– Я готова, Уль.
– Я, кажется, тоже, – сказал я, оглядываясь, проверяя, не забыто ли, по обыкновению, что-нибудь небольшое, но важное.
– Идем?
Я хотел поцеловать ее; она подставила щеку. Мы почему-то часто не понимаем самых простых вещей; если подставляют щеку – это может, кроме всего прочего, означать, что нечего тебе соваться. Но я не подумал об этом.
– Ну, – сказал я обиженно.
– Не надо, – сказала она, и я отворил дверь.
Глава одиннадцатая
Сучья угрожающе гнулись под его тяжестью, но не успевали хрустнуть: сильно качнувшись, Питек – нет, не Питек, а еще Нхасхушшвассам, так его звали, – перелетел на следующее дерево, руки безошибочно обхватывали облюбованную ветвь, ноги рывком подтягивались к животу, пружинно выпрямлялись – и снова мгновенный полет, другой сук, – не замедляя движения, встать на него, пробежаться до ствола, обхватив руками и ногами, мгновенно подняться на два человеческих роста выше, ухватиться за ветвь, перебирая руками – добраться до ее середины, снова колени касаются груди, распрямляются – и опять тело мелькает в воздухе, повисая на миг над пустотой…
Внизу рос кустарник, внизу с такой быстротой не пробежать, на земле ему не догнать бы оленихи, остаться без добычи, не принести мяса женщинам и детям.
А здесь, наверху, он догнал ее. Мельком заметил два птичьих гнезда: это потом, они не убегут. Язык отяжелел от слюны. Питек быстро, прильнув к стволу (сучок оцарапал грудь; охотник даже не заметил этого), спустился на самый нижний, толстый сук, скорчился и застыл, готовый к прыжку.
Лань показалась внизу. Бег ее замедлился. Опасности не было. Животное остановилось. Ноздри его раздувались. Оно приподняло ногу для следующего шага. Оглянулось.
Питек бесшумно обрушился сверху – точно на спину. Обхватил обеими руками гибкую шею. Лань рухнула от толчка. Хрустнули позвонки.
Крик победы, крик радости жизни, клич уверенности в себе. Это я, охотник! Это я, сильный и быстрый! Это я, приносящий мясо! Это я! Это я!
Но кто там шевельнулся в кустах? Кто?
Медленно, гулко звонил колокол. Дверцы келий распахивались со скрипом. По полу длинного коридора тянуло сырым ветром. Братия шла к заутрене. Тускло мерцали свечи. Красновато отблескивали глаза. Из трапезной несло капустой.
Шла братия неспешно; бывалые мужики, ратники, ремесленные люди шли отмаливать грехи людские за многие колена. Немалые грехи.
Да приидет царствие Твое, да будет воля Твоя!

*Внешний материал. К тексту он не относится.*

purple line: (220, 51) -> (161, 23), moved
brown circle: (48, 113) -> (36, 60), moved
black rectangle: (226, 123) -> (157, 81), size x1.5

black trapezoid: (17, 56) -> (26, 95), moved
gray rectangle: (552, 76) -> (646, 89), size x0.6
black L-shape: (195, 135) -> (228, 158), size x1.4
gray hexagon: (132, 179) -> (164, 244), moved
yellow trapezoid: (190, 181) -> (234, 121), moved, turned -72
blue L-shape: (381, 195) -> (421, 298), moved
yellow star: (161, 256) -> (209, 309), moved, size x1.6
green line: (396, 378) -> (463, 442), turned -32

Шел и брат Никодим, Иеромонах. Шел, привычно шевеля губами, не словами – душой припадая к Господу. От промозглого холодка прятал ладони в рукава.
Господь плохо слушает нынче, и мысли сбивались с возвышенного, тянули вниз, к суетному, к мирскому, что позади уже.

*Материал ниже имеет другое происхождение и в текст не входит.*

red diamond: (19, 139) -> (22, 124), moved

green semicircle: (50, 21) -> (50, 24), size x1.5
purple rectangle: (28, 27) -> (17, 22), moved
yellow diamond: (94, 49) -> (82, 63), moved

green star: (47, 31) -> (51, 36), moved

Небогатое было хозяйство, но – с лошадьми. Не отдыхал, работал. Зато и жил, не умирал. Как все жил. Чего не хватало?
Не хватало иного. Возвышенного. Таков уж уродился. Был моложе, плакал ночами. Тесно было душе. Мысли: лошадь ли при мне, я ли при лошади? Хлеб сею, дабы ясти, яду же – чего ради? Воистину человек – единая персть еси.

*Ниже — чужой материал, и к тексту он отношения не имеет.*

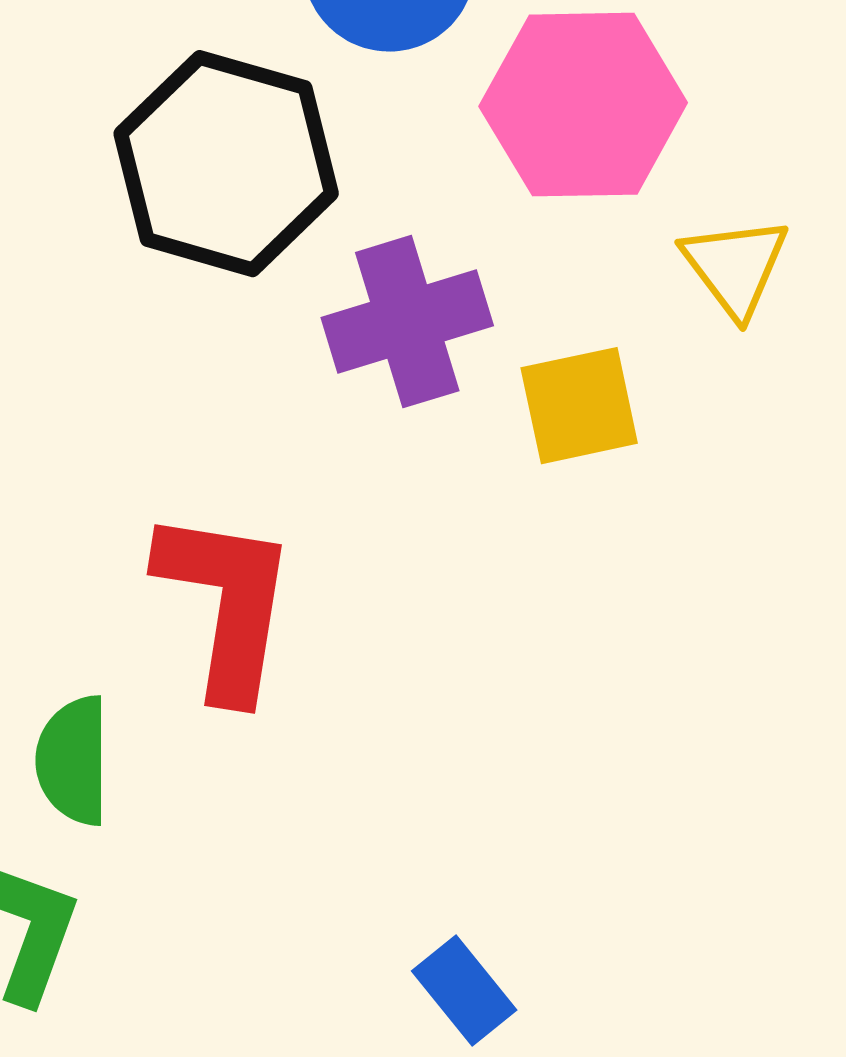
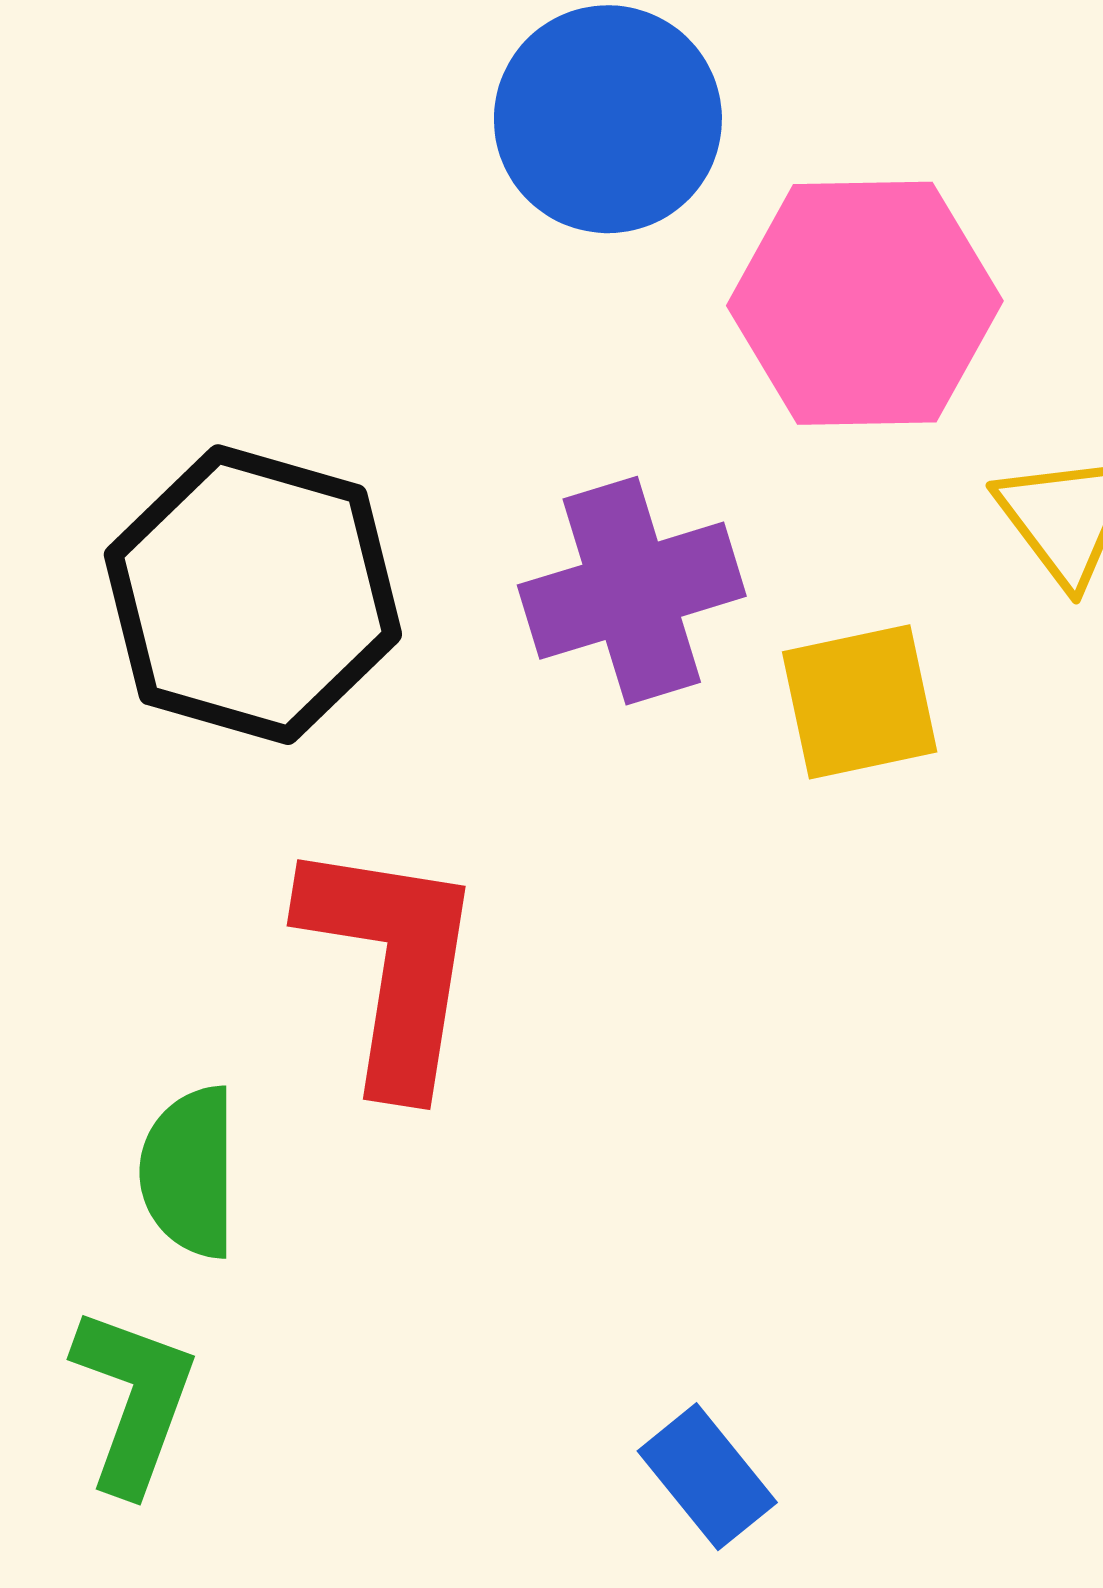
black hexagon: (226, 164) -> (253, 595), moved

Мечталось: человек не только будет в земле рыться; есть в мире красота, и дана она человеку от Господа с великим умыслом. А не видит ее человек, попирает лаптями.
Единожды подумалось: красота – от Бога, красота в Боге. И пристала мысль. Не вытерпел; оставил все. Брату оставил, единокровному, единоутробному. Простился. Ушел.
Давно это было.
Молился Никодим бездумно, привычно отмахивал поклоны, осенял себя крестом, а мысли далеко гуляли.
Не нашел красоты и в обители, за дубовым тыном, за крепкими стенами, что сложены на извести, замешанной на куриных яйцах.